I winced for him and eyed my wine guiltily. “Um, can I get you something? You sound grim.”
“Sounds worse than it is.” He shrugged in this noble I’m going out for a walk and may be some time sort of way. “I just feel bad for letting the telethon down.”
“We’re doing okay. And I spoke to this guy named Caspian Hart, who’s apparently super-rich. That could come to something.”
Nik’s eyes went wide. “Caspian Hart? Seriously?”

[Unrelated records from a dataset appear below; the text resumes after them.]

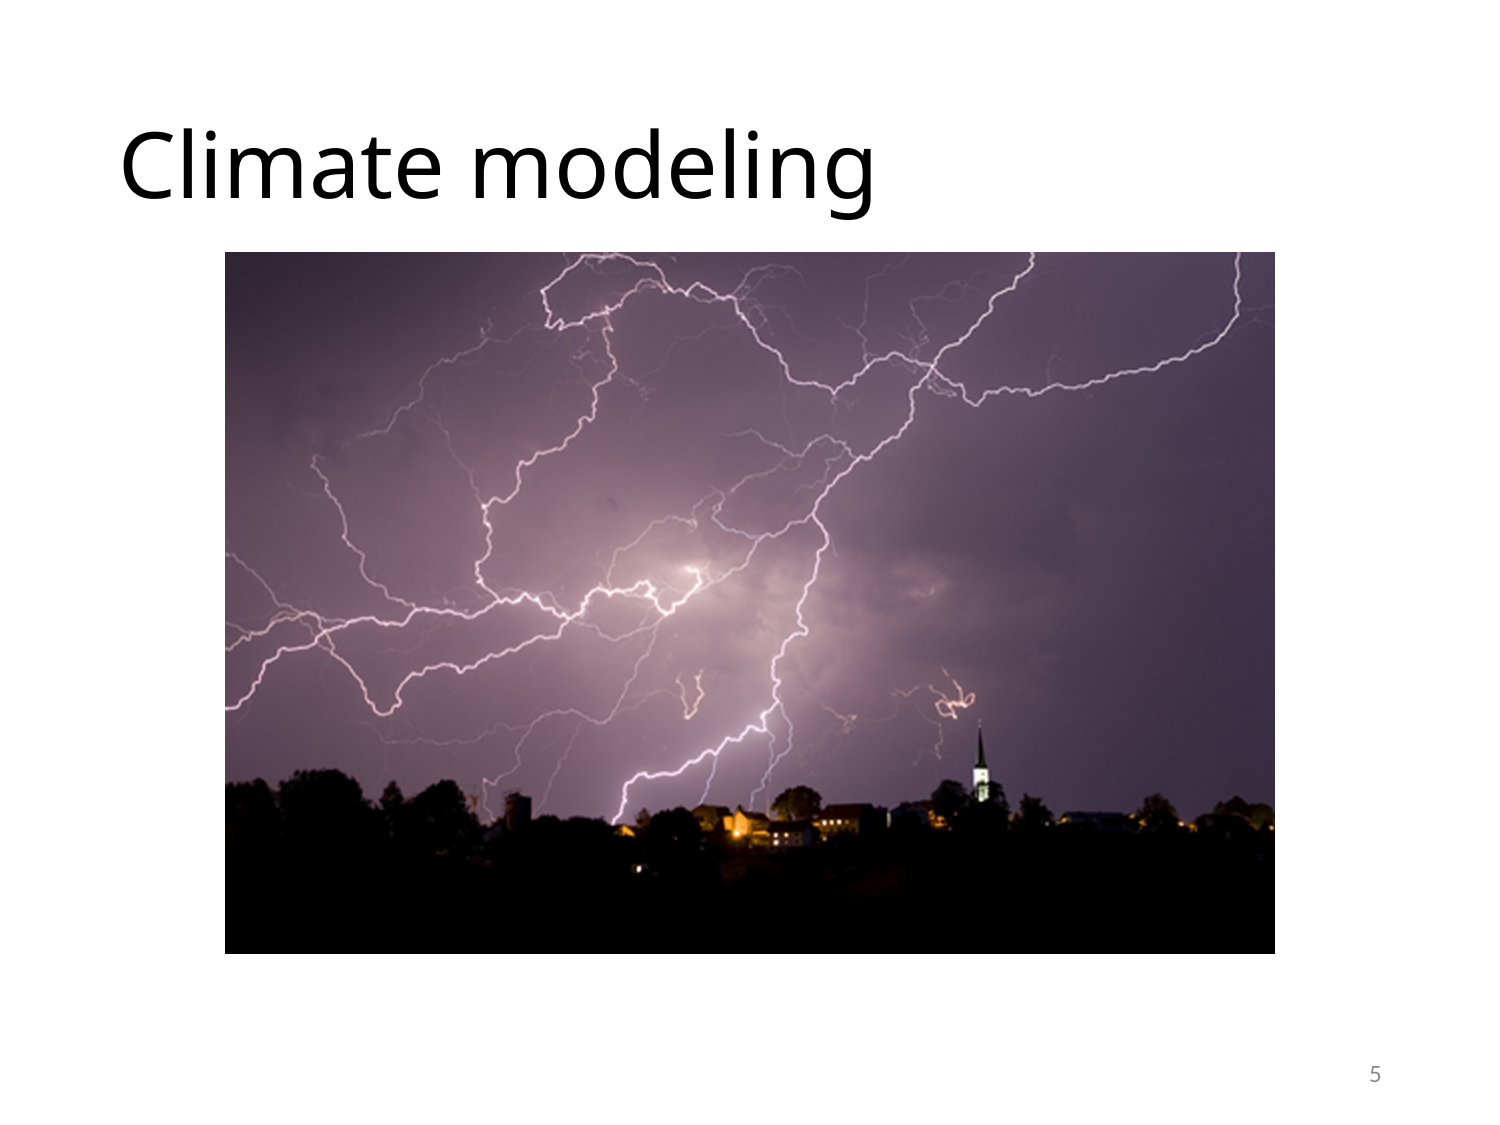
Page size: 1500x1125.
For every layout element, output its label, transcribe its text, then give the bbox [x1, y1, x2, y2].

title Climate modeling [103, 59, 1397, 278]
slide_number 5 [1059, 1042, 1397, 1103]
picture [224, 252, 1275, 954]
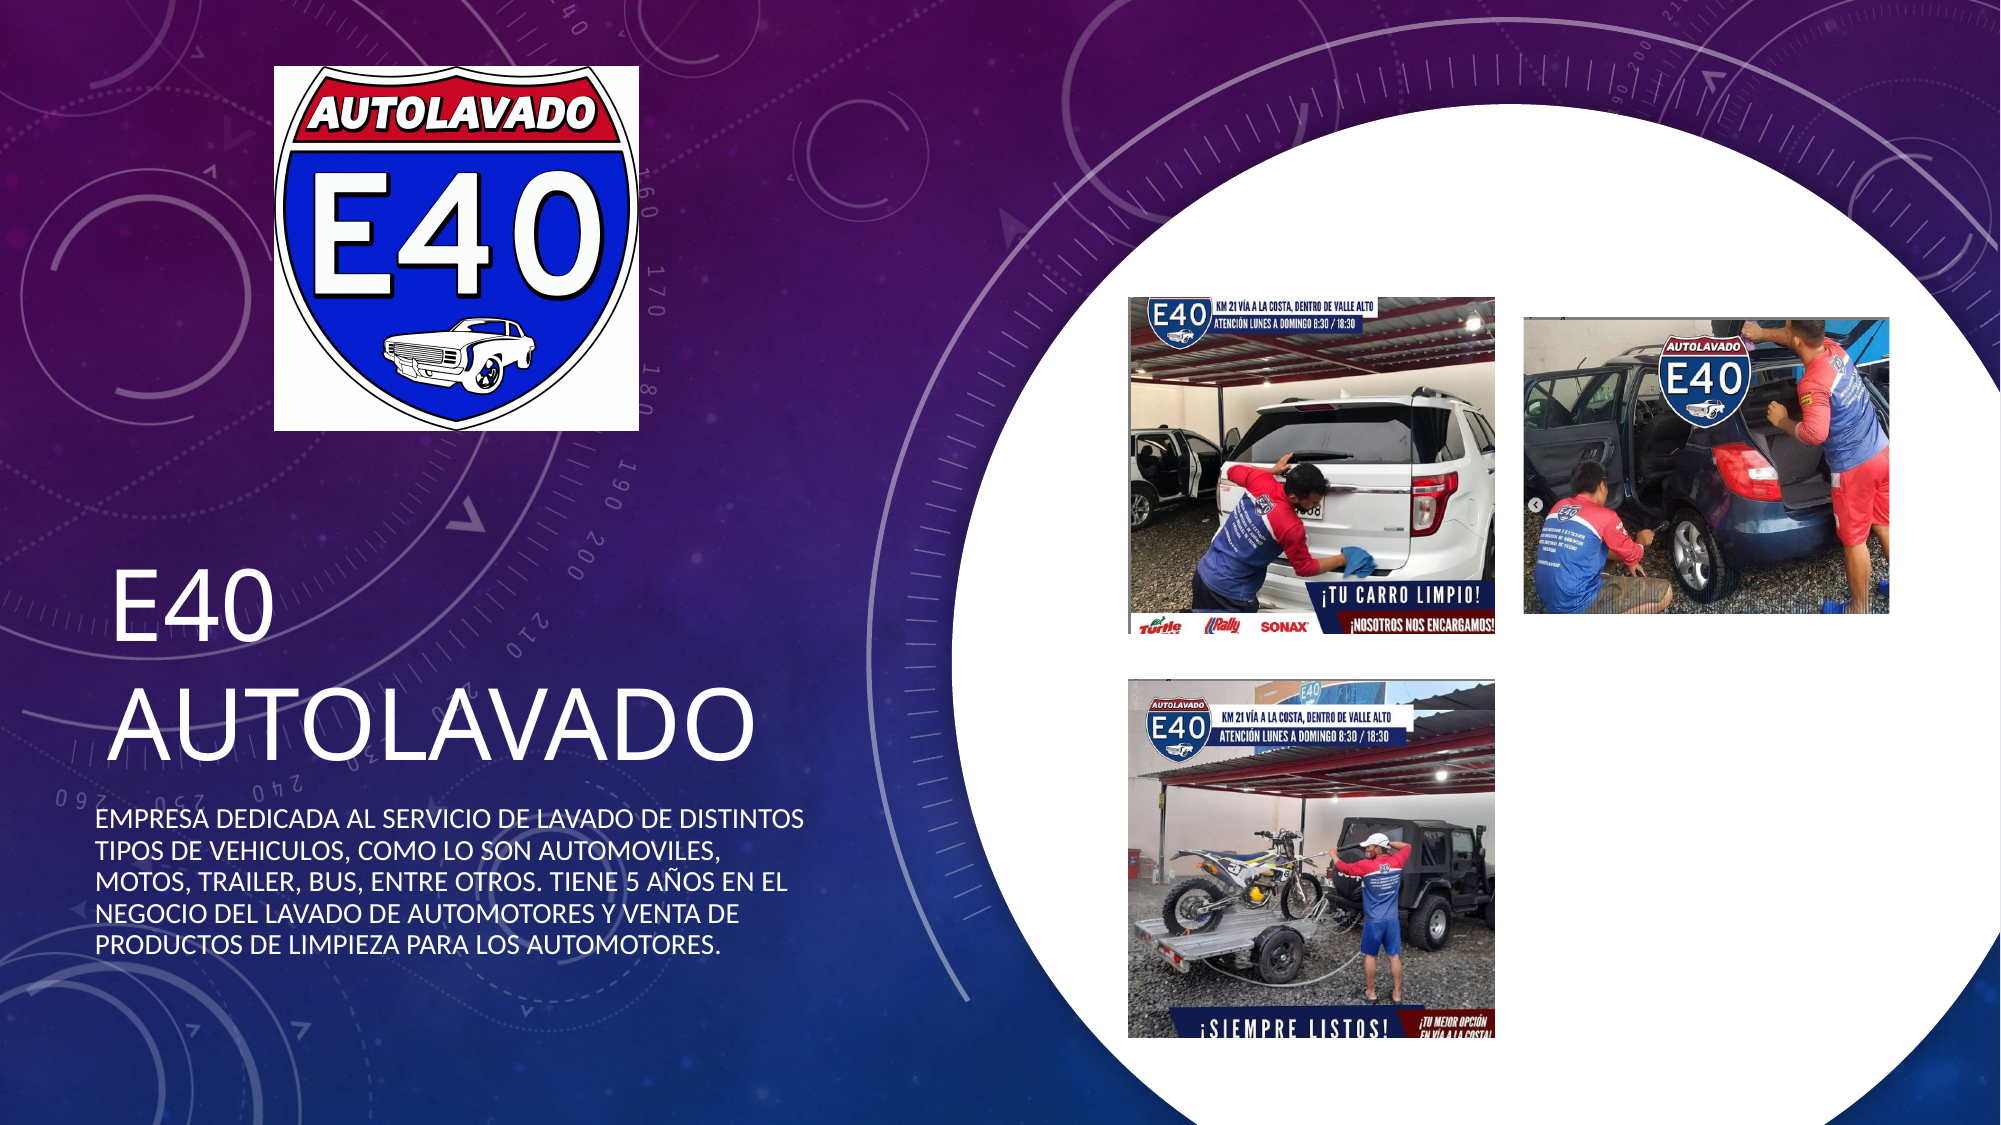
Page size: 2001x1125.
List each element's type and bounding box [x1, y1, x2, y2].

picture [0, 0, 2001, 1125]
text_box [904, 54, 2000, 914]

I made what I hoped was a modest, l’il ol’ me gesture.
“You don’t know who he is, do you?”
“Of course I do! It said on the sheet. He’s like a finance guy or something.”
“Arden, he’s a big deal and famously unapproachable. He’s the second youngest self-made billionaire on the Forbes list. He’s been on the cover of TIME and everything.”
“Well, y’know, so’s Donald Trump.”
“And,” Nik added resignedly, “he’s really hot.”
Ah. That was more like it. I put down the wine bottle and reached for my laptop.
“I mean, if you’re into dicks. Literally and metaphorically.”
“He wasn’t a dick. A bit…intimidating maybe. But I guess if you’re that awesome, you would be.” My cheeks were getting warm just remembering the conversation. “He was kind to me, actually.”
“You’d have to be a monster not to be. It’d be like kicking a kitten.”